→ **What this task involves**: Set down the data again in full, keeping every line exactly as it is.

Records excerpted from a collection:
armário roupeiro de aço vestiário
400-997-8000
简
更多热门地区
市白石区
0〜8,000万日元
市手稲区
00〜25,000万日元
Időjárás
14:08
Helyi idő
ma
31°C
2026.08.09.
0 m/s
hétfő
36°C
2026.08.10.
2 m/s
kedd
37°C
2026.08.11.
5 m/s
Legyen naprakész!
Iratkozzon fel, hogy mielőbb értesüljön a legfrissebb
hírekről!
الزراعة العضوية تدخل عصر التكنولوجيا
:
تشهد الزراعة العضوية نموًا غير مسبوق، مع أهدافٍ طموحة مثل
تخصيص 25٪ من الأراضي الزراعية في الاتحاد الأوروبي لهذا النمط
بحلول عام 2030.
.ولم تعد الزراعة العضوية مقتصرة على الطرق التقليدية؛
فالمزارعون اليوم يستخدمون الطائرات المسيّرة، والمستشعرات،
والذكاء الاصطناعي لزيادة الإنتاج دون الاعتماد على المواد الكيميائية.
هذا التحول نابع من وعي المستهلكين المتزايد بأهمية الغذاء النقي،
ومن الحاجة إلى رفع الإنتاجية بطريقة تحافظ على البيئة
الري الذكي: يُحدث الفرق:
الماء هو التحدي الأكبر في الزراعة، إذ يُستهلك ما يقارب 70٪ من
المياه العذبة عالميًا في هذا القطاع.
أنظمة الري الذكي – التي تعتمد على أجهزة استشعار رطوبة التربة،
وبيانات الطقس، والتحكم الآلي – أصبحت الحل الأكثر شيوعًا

→ **Answer space**:
armário roupeiro de aço vestiário
400-997-8000
简
更多热门地区
市白石区
0〜8,000万日元
市手稲区
00〜25,000万日元
Időjárás
14:08
Helyi idő
ma
31°C
2026.08.09.
0 m/s
hétfő
36°C
2026.08.10.
2 m/s
kedd
37°C
2026.08.11.
5 m/s
Legyen naprakész!
Iratkozzon fel, hogy mielőbb értesüljön a legfrissebb
hírekről!
الزراعة العضوية تدخل عصر التكنولوجيا
:
تشهد الزراعة العضوية نموًا غير مسبوق، مع أهدافٍ طموحة مثل
تخصيص 25٪ من الأراضي الزراعية في الاتحاد الأوروبي لهذا النمط
بحلول عام 2030.
.ولم تعد الزراعة العضوية مقتصرة على الطرق التقليدية؛
فالمزارعون اليوم يستخدمون الطائرات المسيّرة، والمستشعرات،
والذكاء الاصطناعي لزيادة الإنتاج دون الاعتماد على المواد الكيميائية.
هذا التحول نابع من وعي المستهلكين المتزايد بأهمية الغذاء النقي،
ومن الحاجة إلى رفع الإنتاجية بطريقة تحافظ على البيئة
الري الذكي: يُحدث الفرق:
الماء هو التحدي الأكبر في الزراعة، إذ يُستهلك ما يقارب 70٪ من
المياه العذبة عالميًا في هذا القطاع.
أنظمة الري الذكي – التي تعتمد على أجهزة استشعار رطوبة التربة،
وبيانات الطقس، والتحكم الآلي – أصبحت الحل الأكثر شيوعًا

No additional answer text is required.